WHAT IS NEEDED => Copy nothing but the lines below, from the one with "Now the white plastic part (256,28,283,61)." through the one with "- bicycle wheel with", exactly as written; no pictures should appear.

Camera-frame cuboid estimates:
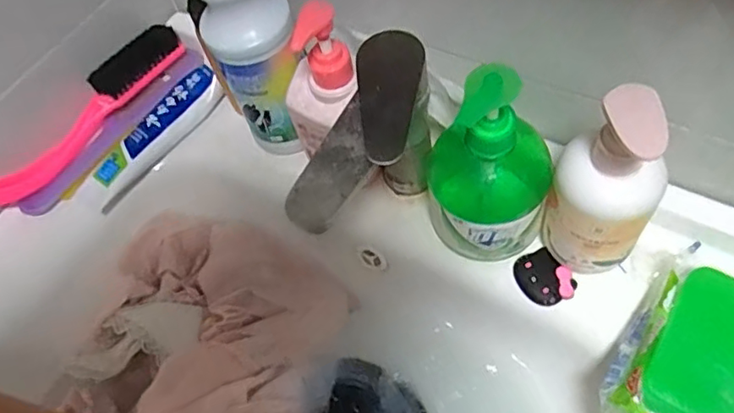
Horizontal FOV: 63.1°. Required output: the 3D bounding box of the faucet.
[{"bbox_3d":[0.000,-0.026,0.400,0.050,0.141,0.122,24,64,22],"label":"faucet"}]

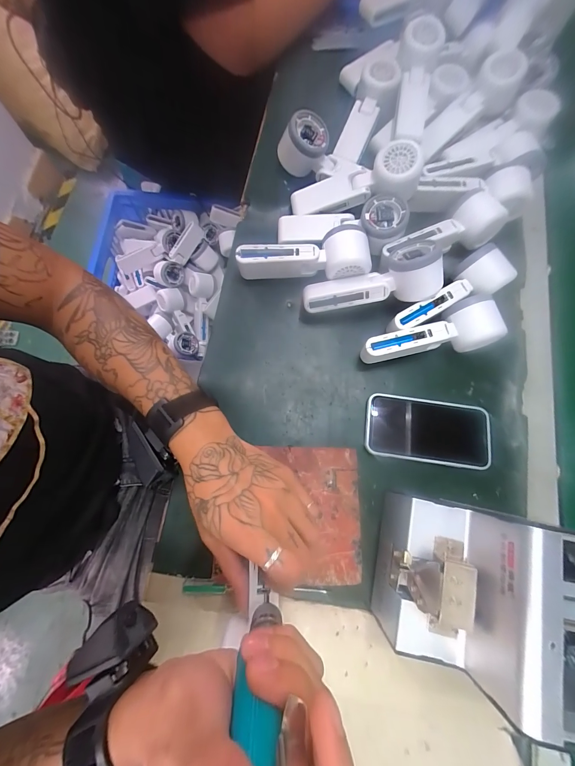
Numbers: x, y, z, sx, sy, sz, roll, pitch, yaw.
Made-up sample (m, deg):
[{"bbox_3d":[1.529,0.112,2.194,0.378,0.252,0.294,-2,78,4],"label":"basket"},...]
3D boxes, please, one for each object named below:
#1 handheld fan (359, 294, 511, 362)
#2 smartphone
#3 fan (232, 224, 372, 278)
[{"bbox_3d":[0.169,-0.054,0.371,0.159,0.053,0.055,-16,76,-4],"label":"handheld fan"},{"bbox_3d":[0.167,0.057,0.365,0.144,0.010,0.074,7,75,2],"label":"smartphone"},{"bbox_3d":[0.020,-0.160,0.394,0.165,0.052,0.053,-1,75,0],"label":"fan"}]

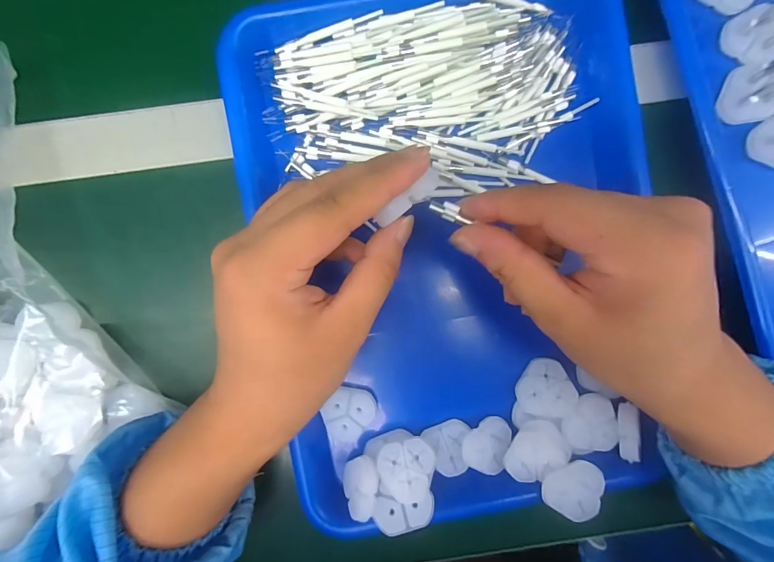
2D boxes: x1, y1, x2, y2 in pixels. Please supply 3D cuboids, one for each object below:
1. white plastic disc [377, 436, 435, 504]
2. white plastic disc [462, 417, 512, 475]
[{"bbox_3d":[0.013,0.119,0.245,0.035,0.004,0.035,-1,63,2],"label":"white plastic disc"},{"bbox_3d":[0.067,0.107,0.257,0.030,0.009,0.035,25,91,-2],"label":"white plastic disc"}]

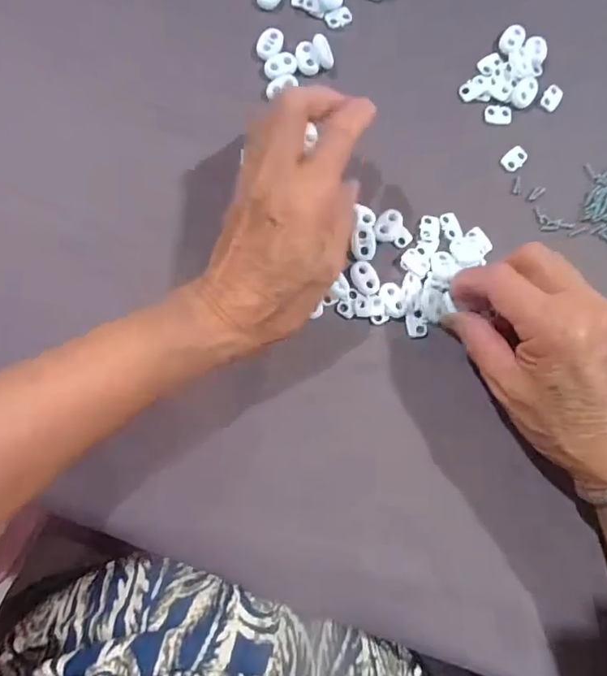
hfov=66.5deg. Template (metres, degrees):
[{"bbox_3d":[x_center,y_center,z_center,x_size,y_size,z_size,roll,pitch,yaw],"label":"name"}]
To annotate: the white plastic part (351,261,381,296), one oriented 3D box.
[{"bbox_3d":[0.039,-0.038,0.289,0.015,0.004,0.022,-21,83,-9],"label":"white plastic part"}]

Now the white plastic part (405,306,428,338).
[{"bbox_3d":[0.071,-0.010,0.290,0.013,0.004,0.020,-9,92,10],"label":"white plastic part"}]

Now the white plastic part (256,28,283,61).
[{"bbox_3d":[-0.023,-0.197,0.313,0.015,0.007,0.024,20,79,-2],"label":"white plastic part"}]

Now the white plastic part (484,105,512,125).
[{"bbox_3d":[0.135,-0.155,0.319,0.018,0.004,0.013,4,82,-4],"label":"white plastic part"}]

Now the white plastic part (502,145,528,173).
[{"bbox_3d":[0.145,-0.122,0.316,0.019,0.004,0.013,-41,86,-10],"label":"white plastic part"}]

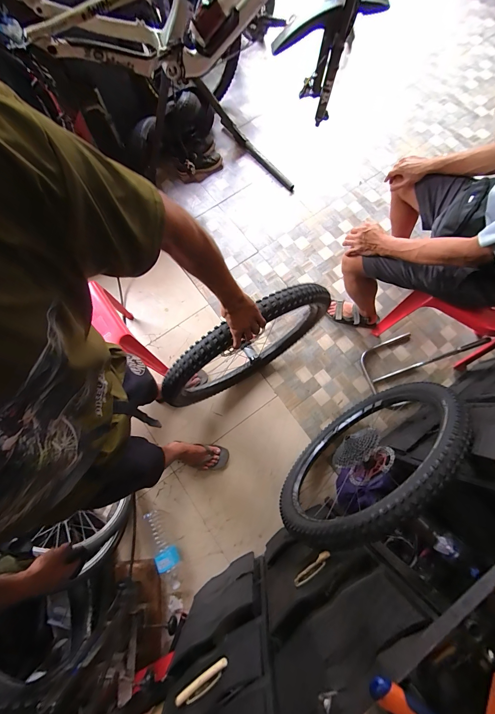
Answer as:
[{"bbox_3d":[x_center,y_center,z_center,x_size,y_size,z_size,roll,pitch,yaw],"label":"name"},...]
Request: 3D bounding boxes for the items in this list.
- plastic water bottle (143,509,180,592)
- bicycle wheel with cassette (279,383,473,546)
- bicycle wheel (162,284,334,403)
[{"bbox_3d":[-0.358,0.808,1.190,0.089,0.098,0.313,-30,77,-6],"label":"plastic water bottle"},{"bbox_3d":[0.388,0.330,0.957,0.651,0.642,0.147,-41,78,-8],"label":"bicycle wheel with cassette"},{"bbox_3d":[-0.006,-0.011,1.060,0.627,0.663,0.065,-32,78,-6],"label":"bicycle wheel"}]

TASK SOLUTION =>
Now the white plastic part (256,28,283,61).
[{"bbox_3d":[-0.023,-0.197,0.313,0.015,0.007,0.024,20,79,-2],"label":"white plastic part"}]

Now the white plastic part (484,105,512,125).
[{"bbox_3d":[0.135,-0.155,0.319,0.018,0.004,0.013,4,82,-4],"label":"white plastic part"}]

Now the white plastic part (502,145,528,173).
[{"bbox_3d":[0.145,-0.122,0.316,0.019,0.004,0.013,-41,86,-10],"label":"white plastic part"}]

Answer as:
[{"bbox_3d":[x_center,y_center,z_center,x_size,y_size,z_size,roll,pitch,yaw],"label":"name"},...]
Request: 3D bounding boxes for the items in this list.
- plastic water bottle (143,509,180,592)
- bicycle wheel with cassette (279,383,473,546)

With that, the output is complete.